Engr. Roberto Verzola, secretary-general of Philippine Greens, a member of Network Opposed to Bataan Nuclear Power Plant (NO to BNPP), said in a statement that Rep. Mark Cojuangco's H.B. 6300 on the Bataan Nuclear Power Plant (BNPP) has been scheduled by the House of Representatives for plenary debates when it reconvenes in July.
Yet, the bill already mandates "the immediate rehabilitation, commissioning and commercial operation' of the BNPP (Sec. 3)," Verzola noted.
"Incongruously, while the bill appropriates P100 million 'for the conduct and completion of a validation/feasibility study to determine the viability of rehabilitating, commissioning and commercially
operating' the BNPP (Sec. 21), the bill jumps the gun on the study," Verzola said.
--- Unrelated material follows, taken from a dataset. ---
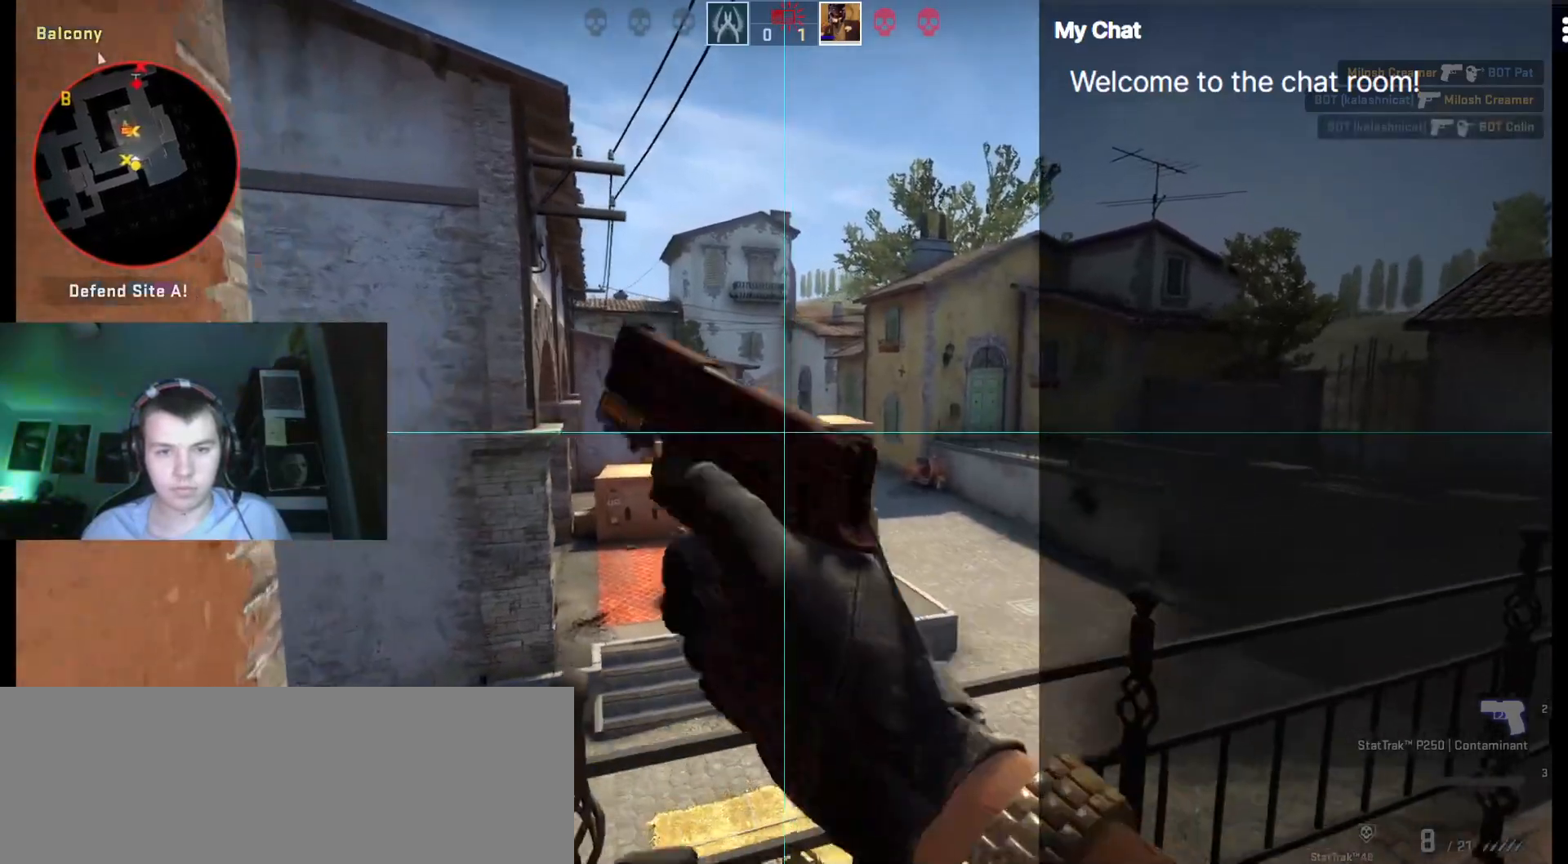
{"keys": ["w"], "events": [[183, "a", "up"], [233, "a", "down"], [317, "s", "up"], [467, "w", "down"], [500, "a", "up"]]}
He said there are other indications that the BNPP rehabilitation is already predetermined, namely:
- The Cojuangco bill has not been approved in the House of Representatives nor the Senate, and its becoming a law is by no means assured. Yet, Napocor has already jumped the gun on Congress, and announced that it is currently conducting with the help of the Korea Electric Power Corp. (KEPCO) a feasibility study for the rehabilitation of the BNPP with a budget of P100 million.
- The KEPCO study only began in January this year and is supposed to finish its work in October. Yet, Napocor has already jumped the gun on the KEPCO study itself, and announced that the rehabilitation, including transmission lines, will cost $1 billion. The $1B Napocor estimate is exactly the same estimate Rep. Cojuangco had earlier conjured without the benefit of a feasibility study.
- When the KEPCO study was first announced in January, it was a two-year pre-feasibility study funded solely by KEPCO. After the bill was amended to require a feasibility study first, the KEPCO study magically turned into a ten-month full-blown feasibility study and a P100-million windfall for KEPCO, at Napocor's expense.
- As a minimum requirement for credibility, a study that will determine the feasibility of rehabilitating the BNPP must be done by an independent firm or body with no direct interest in bidding for the rehabilitation project itself. In contrast, KEPCO is actually being considered by Napocor to implement the rehabilitation project, a clear conflict-of-interest situation.
"We have KEPCO, eyeing to rehabilitate the BNPP, initially conducting a KEPCO-funded pre-feasibility study which has metamorphosed midway into a feasibility study costing Napocor P100 million, although the bill allocating the amount is not yet approved by Congress," Verzola said, adding that it would not be surprising if the study would agree with Rep. Cojuangco that the cost of the rehabilitation will more or less $1 billion.
"Given these indications, the public does not need to spend a single centavo to know that the KEPCO zarzuela will conclude in October that the BNPP rehabilitation will be a viable project," Verzola said.
The Freedom from Debt Coalition (FDC), another non-government organization, also questioned why the feasibility study, which was originally free, has been allotted P100 million.
"Officials of the Department of Energy and National Power Corporation should explain to the public the 'magical' transformation of this feasibility study," the FDC said.